But Trump on Sunday threatened an indiscriminate assault, telling Fox News that if the Iranians "don't make a deal and fast," he is "considering blowing everything up and taking the oil."
"You're going to see bridges and power plants dropping all over their country," the president said, setting a new deadline of 8 pm ET for the complete reopening of the Strait of Hormuz.
Trump's remarks came after he published a deranged post on his Truth Social platform demanding that Iran "open the Fuckin' Strait, you crazy bastards, or you'll be living in Hell."
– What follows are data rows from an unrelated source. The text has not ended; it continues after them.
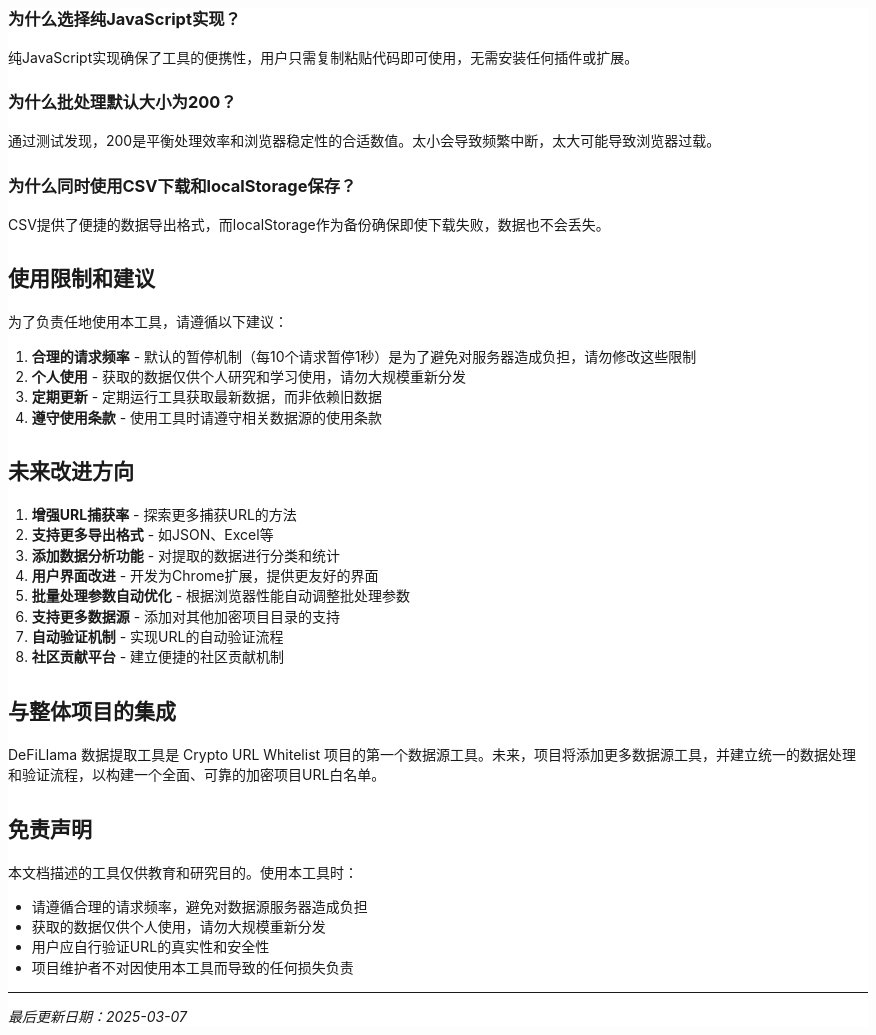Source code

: ### 为什么选择纯JavaScript实现？

纯JavaScript实现确保了工具的便携性，用户只需复制粘贴代码即可使用，无需安装任何插件或扩展。

### 为什么批处理默认大小为200？

通过测试发现，200是平衡处理效率和浏览器稳定性的合适数值。太小会导致频繁中断，太大可能导致浏览器过载。

### 为什么同时使用CSV下载和localStorage保存？

CSV提供了便捷的数据导出格式，而localStorage作为备份确保即使下载失败，数据也不会丢失。

## 使用限制和建议

为了负责任地使用本工具，请遵循以下建议：

1. **合理的请求频率** - 默认的暂停机制（每10个请求暂停1秒）是为了避免对服务器造成负担，请勿修改这些限制
2. **个人使用** - 获取的数据仅供个人研究和学习使用，请勿大规模重新分发
3. **定期更新** - 定期运行工具获取最新数据，而非依赖旧数据
4. **遵守使用条款** - 使用工具时请遵守相关数据源的使用条款

## 未来改进方向

1. **增强URL捕获率** - 探索更多捕获URL的方法
2. **支持更多导出格式** - 如JSON、Excel等
3. **添加数据分析功能** - 对提取的数据进行分类和统计
4. **用户界面改进** - 开发为Chrome扩展，提供更友好的界面
5. **批量处理参数自动优化** - 根据浏览器性能自动调整批处理参数
6. **支持更多数据源** - 添加对其他加密项目目录的支持
7. **自动验证机制** - 实现URL的自动验证流程
8. **社区贡献平台** - 建立便捷的社区贡献机制

## 与整体项目的集成

DeFiLlama 数据提取工具是 Crypto URL Whitelist 项目的第一个数据源工具。未来，项目将添加更多数据源工具，并建立统一的数据处理和验证流程，以构建一个全面、可靠的加密项目URL白名单。

## 免责声明

本文档描述的工具仅供教育和研究目的。使用本工具时：

- 请遵循合理的请求频率，避免对数据源服务器造成负担
- 获取的数据仅供个人使用，请勿大规模重新分发
- 用户应自行验证URL的真实性和安全性
- 项目维护者不对因使用本工具而导致的任何损失负责

---

*最后更新日期：2025-03-07*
Analysts and lawmakers in the US echoed Iranian officials' warnings that Trump's threatened attacks would constitute war crimes.
"Trump's advisers are telling him to hit civilian sites because it will cause unrest and potentially topple the regime. But just think about the insanity of this plan: kill tens of thousands of civilians in order to cause a national panic," US Sen. Chris Murphy (D-Conn.) wrote. "Bombing to induce political panic IS A WAR CRIME."
Dylan Williams, vice president for government affairs at the Center for International Policy, said that "any lawmaker who votes for supplemental funding for the war on Iran or against war powers resolutions to end it will be fully complicit in the war crimes threatened here, as well as those already committed by this unhinged and unfit Commander in Chief."
The US president's renewed threats came amid reports of a diplomatic effort, mediated in part by Pakistan, to enact a 45-day ceasefire to provide space for a lasting resolution to the war.
Axios reported that the talks are seen as "the only chance to prevent a dramatic escalation in the war that will include massive strikes on Iranian civilian infrastructure and a retaliation against energy and water facilities in the Gulf states."